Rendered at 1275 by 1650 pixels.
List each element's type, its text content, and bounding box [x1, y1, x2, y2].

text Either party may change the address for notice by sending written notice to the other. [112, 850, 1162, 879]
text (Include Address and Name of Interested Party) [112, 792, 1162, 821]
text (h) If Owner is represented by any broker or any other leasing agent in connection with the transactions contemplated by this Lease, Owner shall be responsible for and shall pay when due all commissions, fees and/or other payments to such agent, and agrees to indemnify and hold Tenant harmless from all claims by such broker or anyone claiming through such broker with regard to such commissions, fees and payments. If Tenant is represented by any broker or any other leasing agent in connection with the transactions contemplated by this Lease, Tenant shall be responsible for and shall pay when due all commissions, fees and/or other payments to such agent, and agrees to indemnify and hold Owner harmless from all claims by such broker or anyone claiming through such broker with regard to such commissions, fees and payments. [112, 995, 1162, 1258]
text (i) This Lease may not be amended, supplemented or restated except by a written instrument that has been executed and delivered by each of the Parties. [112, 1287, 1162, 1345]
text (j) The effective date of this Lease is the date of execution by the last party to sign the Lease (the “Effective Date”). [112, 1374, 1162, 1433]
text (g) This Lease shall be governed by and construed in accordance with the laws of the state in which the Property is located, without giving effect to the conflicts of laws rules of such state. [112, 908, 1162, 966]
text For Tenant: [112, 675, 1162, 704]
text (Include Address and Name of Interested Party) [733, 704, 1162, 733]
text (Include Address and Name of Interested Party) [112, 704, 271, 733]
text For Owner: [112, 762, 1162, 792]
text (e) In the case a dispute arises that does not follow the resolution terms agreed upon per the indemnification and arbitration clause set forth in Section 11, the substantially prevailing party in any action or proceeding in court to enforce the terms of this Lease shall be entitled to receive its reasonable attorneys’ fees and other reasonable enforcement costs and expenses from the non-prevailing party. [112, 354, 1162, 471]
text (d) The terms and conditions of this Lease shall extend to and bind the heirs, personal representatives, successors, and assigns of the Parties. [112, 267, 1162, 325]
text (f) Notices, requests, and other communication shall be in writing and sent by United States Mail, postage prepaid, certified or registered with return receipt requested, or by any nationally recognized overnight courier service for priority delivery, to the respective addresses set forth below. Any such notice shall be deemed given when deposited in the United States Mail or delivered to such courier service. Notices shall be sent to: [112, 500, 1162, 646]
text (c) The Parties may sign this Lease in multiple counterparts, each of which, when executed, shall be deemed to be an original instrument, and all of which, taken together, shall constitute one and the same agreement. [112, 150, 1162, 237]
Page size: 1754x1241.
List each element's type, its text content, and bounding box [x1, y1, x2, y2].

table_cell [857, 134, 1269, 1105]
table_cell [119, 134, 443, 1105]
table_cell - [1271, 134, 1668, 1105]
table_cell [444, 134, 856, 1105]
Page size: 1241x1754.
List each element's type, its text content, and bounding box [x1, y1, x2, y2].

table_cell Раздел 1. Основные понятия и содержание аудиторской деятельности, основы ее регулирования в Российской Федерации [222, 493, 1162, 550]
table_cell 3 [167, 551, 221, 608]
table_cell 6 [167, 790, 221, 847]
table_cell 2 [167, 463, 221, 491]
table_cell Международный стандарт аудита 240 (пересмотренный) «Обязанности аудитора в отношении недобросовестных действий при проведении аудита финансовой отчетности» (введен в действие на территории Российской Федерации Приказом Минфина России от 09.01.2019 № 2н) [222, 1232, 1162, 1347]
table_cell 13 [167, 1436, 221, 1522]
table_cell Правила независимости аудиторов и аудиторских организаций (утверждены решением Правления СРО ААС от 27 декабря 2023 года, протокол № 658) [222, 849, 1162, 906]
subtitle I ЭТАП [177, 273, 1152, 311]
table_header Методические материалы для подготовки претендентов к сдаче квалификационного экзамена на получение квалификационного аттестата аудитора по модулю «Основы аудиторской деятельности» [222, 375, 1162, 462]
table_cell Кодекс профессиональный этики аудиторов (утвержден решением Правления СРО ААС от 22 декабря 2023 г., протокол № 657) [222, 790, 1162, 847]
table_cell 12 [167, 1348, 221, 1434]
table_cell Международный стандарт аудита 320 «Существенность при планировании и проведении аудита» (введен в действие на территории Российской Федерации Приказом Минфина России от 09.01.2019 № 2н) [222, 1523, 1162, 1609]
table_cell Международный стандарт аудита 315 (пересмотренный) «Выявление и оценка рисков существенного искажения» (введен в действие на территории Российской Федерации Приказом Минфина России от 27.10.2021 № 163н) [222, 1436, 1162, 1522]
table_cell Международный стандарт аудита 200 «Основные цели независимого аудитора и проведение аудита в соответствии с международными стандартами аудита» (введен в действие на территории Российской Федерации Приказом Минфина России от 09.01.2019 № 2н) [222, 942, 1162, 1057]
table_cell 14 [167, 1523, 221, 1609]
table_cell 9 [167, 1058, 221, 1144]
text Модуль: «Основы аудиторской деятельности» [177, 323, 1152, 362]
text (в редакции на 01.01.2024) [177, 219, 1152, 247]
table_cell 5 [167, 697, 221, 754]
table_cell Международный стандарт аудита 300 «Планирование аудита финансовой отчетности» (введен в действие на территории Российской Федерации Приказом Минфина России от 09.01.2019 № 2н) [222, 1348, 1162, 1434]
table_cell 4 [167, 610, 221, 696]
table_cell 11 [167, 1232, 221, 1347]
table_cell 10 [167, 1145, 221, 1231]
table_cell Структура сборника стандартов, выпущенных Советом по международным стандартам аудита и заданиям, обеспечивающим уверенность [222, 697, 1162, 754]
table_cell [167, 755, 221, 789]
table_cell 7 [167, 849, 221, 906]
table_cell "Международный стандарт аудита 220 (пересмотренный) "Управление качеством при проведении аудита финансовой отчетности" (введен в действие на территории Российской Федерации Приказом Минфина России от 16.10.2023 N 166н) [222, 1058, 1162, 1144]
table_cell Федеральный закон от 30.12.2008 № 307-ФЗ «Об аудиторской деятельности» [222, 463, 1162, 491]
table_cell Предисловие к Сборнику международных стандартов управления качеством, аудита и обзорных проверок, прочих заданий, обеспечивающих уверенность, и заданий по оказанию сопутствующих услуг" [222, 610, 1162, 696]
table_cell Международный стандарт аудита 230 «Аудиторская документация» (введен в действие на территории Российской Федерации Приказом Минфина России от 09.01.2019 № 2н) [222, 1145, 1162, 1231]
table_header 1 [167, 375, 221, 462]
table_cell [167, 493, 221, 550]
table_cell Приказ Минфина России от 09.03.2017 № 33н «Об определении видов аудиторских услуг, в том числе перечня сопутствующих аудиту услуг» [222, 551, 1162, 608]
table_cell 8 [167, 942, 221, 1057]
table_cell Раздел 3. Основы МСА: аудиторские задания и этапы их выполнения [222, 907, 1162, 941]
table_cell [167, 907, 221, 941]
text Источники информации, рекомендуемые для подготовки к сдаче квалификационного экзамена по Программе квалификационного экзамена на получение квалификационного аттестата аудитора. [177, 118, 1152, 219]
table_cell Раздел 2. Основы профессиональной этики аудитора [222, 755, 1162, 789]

= = = = = = =

### TASK DIRECTIONS
A word-for-word copy of the full listing is required.

### RESPONSE TO THE EXERCISE
Rendered at 1275 by 1650 pixels.
List each element's type, its text content, and bounding box [x1, y1, x2, y2].

text Either party may change the address for notice by sending written notice to the other. [112, 850, 1162, 879]
text (Include Address and Name of Interested Party) [112, 792, 1162, 821]
text (h) If Owner is represented by any broker or any other leasing agent in connection with the transactions contemplated by this Lease, Owner shall be responsible for and shall pay when due all commissions, fees and/or other payments to such agent, and agrees to indemnify and hold Tenant harmless from all claims by such broker or anyone claiming through such broker with regard to such commissions, fees and payments. If Tenant is represented by any broker or any other leasing agent in connection with the transactions contemplated by this Lease, Tenant shall be responsible for and shall pay when due all commissions, fees and/or other payments to such agent, and agrees to indemnify and hold Owner harmless from all claims by such broker or anyone claiming through such broker with regard to such commissions, fees and payments. [112, 995, 1162, 1258]
text (i) This Lease may not be amended, supplemented or restated except by a written instrument that has been executed and delivered by each of the Parties. [112, 1287, 1162, 1345]
text (j) The effective date of this Lease is the date of execution by the last party to sign the Lease (the “Effective Date”). [112, 1374, 1162, 1433]
text (g) This Lease shall be governed by and construed in accordance with the laws of the state in which the Property is located, without giving effect to the conflicts of laws rules of such state. [112, 908, 1162, 966]
text For Tenant: [112, 675, 1162, 704]
text (Include Address and Name of Interested Party) [733, 704, 1162, 733]
text (Include Address and Name of Interested Party) [112, 704, 271, 733]
text For Owner: [112, 762, 1162, 792]
text (e) In the case a dispute arises that does not follow the resolution terms agreed upon per the indemnification and arbitration clause set forth in Section 11, the substantially prevailing party in any action or proceeding in court to enforce the terms of this Lease shall be entitled to receive its reasonable attorneys’ fees and other reasonable enforcement costs and expenses from the non-prevailing party. [112, 354, 1162, 471]
text (d) The terms and conditions of this Lease shall extend to and bind the heirs, personal representatives, successors, and assigns of the Parties. [112, 267, 1162, 325]
text (f) Notices, requests, and other communication shall be in writing and sent by United States Mail, postage prepaid, certified or registered with return receipt requested, or by any nationally recognized overnight courier service for priority delivery, to the respective addresses set forth below. Any such notice shall be deemed given when deposited in the United States Mail or delivered to such courier service. Notices shall be sent to: [112, 500, 1162, 646]
text (c) The Parties may sign this Lease in multiple counterparts, each of which, when executed, shall be deemed to be an original instrument, and all of which, taken together, shall constitute one and the same agreement. [112, 150, 1162, 237]
Page size: 1754x1241.
List each element's type, its text content, and bounding box [x1, y1, x2, y2].

table_cell [857, 134, 1269, 1105]
table_cell [119, 134, 443, 1105]
table_cell - [1271, 134, 1668, 1105]
table_cell [444, 134, 856, 1105]
Page size: 1241x1754.
List each element's type, its text content, and bounding box [x1, y1, x2, y2].

table_cell Раздел 1. Основные понятия и содержание аудиторской деятельности, основы ее регулирования в Российской Федерации [222, 493, 1162, 550]
table_cell 3 [167, 551, 221, 608]
table_cell 6 [167, 790, 221, 847]
table_cell 2 [167, 463, 221, 491]
table_cell Международный стандарт аудита 240 (пересмотренный) «Обязанности аудитора в отношении недобросовестных действий при проведении аудита финансовой отчетности» (введен в действие на территории Российской Федерации Приказом Минфина России от 09.01.2019 № 2н) [222, 1232, 1162, 1347]
table_cell 13 [167, 1436, 221, 1522]
table_cell Правила независимости аудиторов и аудиторских организаций (утверждены решением Правления СРО ААС от 27 декабря 2023 года, протокол № 658) [222, 849, 1162, 906]
subtitle I ЭТАП [177, 273, 1152, 311]
table_header Методические материалы для подготовки претендентов к сдаче квалификационного экзамена на получение квалификационного аттестата аудитора по модулю «Основы аудиторской деятельности» [222, 375, 1162, 462]
table_cell Кодекс профессиональный этики аудиторов (утвержден решением Правления СРО ААС от 22 декабря 2023 г., протокол № 657) [222, 790, 1162, 847]
table_cell 12 [167, 1348, 221, 1434]
table_cell Международный стандарт аудита 320 «Существенность при планировании и проведении аудита» (введен в действие на территории Российской Федерации Приказом Минфина России от 09.01.2019 № 2н) [222, 1523, 1162, 1609]
table_cell Международный стандарт аудита 315 (пересмотренный) «Выявление и оценка рисков существенного искажения» (введен в действие на территории Российской Федерации Приказом Минфина России от 27.10.2021 № 163н) [222, 1436, 1162, 1522]
table_cell Международный стандарт аудита 200 «Основные цели независимого аудитора и проведение аудита в соответствии с международными стандартами аудита» (введен в действие на территории Российской Федерации Приказом Минфина России от 09.01.2019 № 2н) [222, 942, 1162, 1057]
table_cell 14 [167, 1523, 221, 1609]
table_cell 9 [167, 1058, 221, 1144]
text Модуль: «Основы аудиторской деятельности» [177, 323, 1152, 362]
text (в редакции на 01.01.2024) [177, 219, 1152, 247]
table_cell 5 [167, 697, 221, 754]
table_cell Международный стандарт аудита 300 «Планирование аудита финансовой отчетности» (введен в действие на территории Российской Федерации Приказом Минфина России от 09.01.2019 № 2н) [222, 1348, 1162, 1434]
table_cell 4 [167, 610, 221, 696]
table_cell 11 [167, 1232, 221, 1347]
table_cell 10 [167, 1145, 221, 1231]
table_cell Структура сборника стандартов, выпущенных Советом по международным стандартам аудита и заданиям, обеспечивающим уверенность [222, 697, 1162, 754]
table_cell [167, 755, 221, 789]
table_cell 7 [167, 849, 221, 906]
table_cell "Международный стандарт аудита 220 (пересмотренный) "Управление качеством при проведении аудита финансовой отчетности" (введен в действие на территории Российской Федерации Приказом Минфина России от 16.10.2023 N 166н) [222, 1058, 1162, 1144]
table_cell Федеральный закон от 30.12.2008 № 307-ФЗ «Об аудиторской деятельности» [222, 463, 1162, 491]
table_cell Предисловие к Сборнику международных стандартов управления качеством, аудита и обзорных проверок, прочих заданий, обеспечивающих уверенность, и заданий по оказанию сопутствующих услуг" [222, 610, 1162, 696]
table_cell Международный стандарт аудита 230 «Аудиторская документация» (введен в действие на территории Российской Федерации Приказом Минфина России от 09.01.2019 № 2н) [222, 1145, 1162, 1231]
table_header 1 [167, 375, 221, 462]
table_cell [167, 493, 221, 550]
table_cell Приказ Минфина России от 09.03.2017 № 33н «Об определении видов аудиторских услуг, в том числе перечня сопутствующих аудиту услуг» [222, 551, 1162, 608]
table_cell 8 [167, 942, 221, 1057]
table_cell Раздел 3. Основы МСА: аудиторские задания и этапы их выполнения [222, 907, 1162, 941]
table_cell [167, 907, 221, 941]
text Источники информации, рекомендуемые для подготовки к сдаче квалификационного экзамена по Программе квалификационного экзамена на получение квалификационного аттестата аудитора. [177, 118, 1152, 219]
table_cell Раздел 2. Основы профессиональной этики аудитора [222, 755, 1162, 789]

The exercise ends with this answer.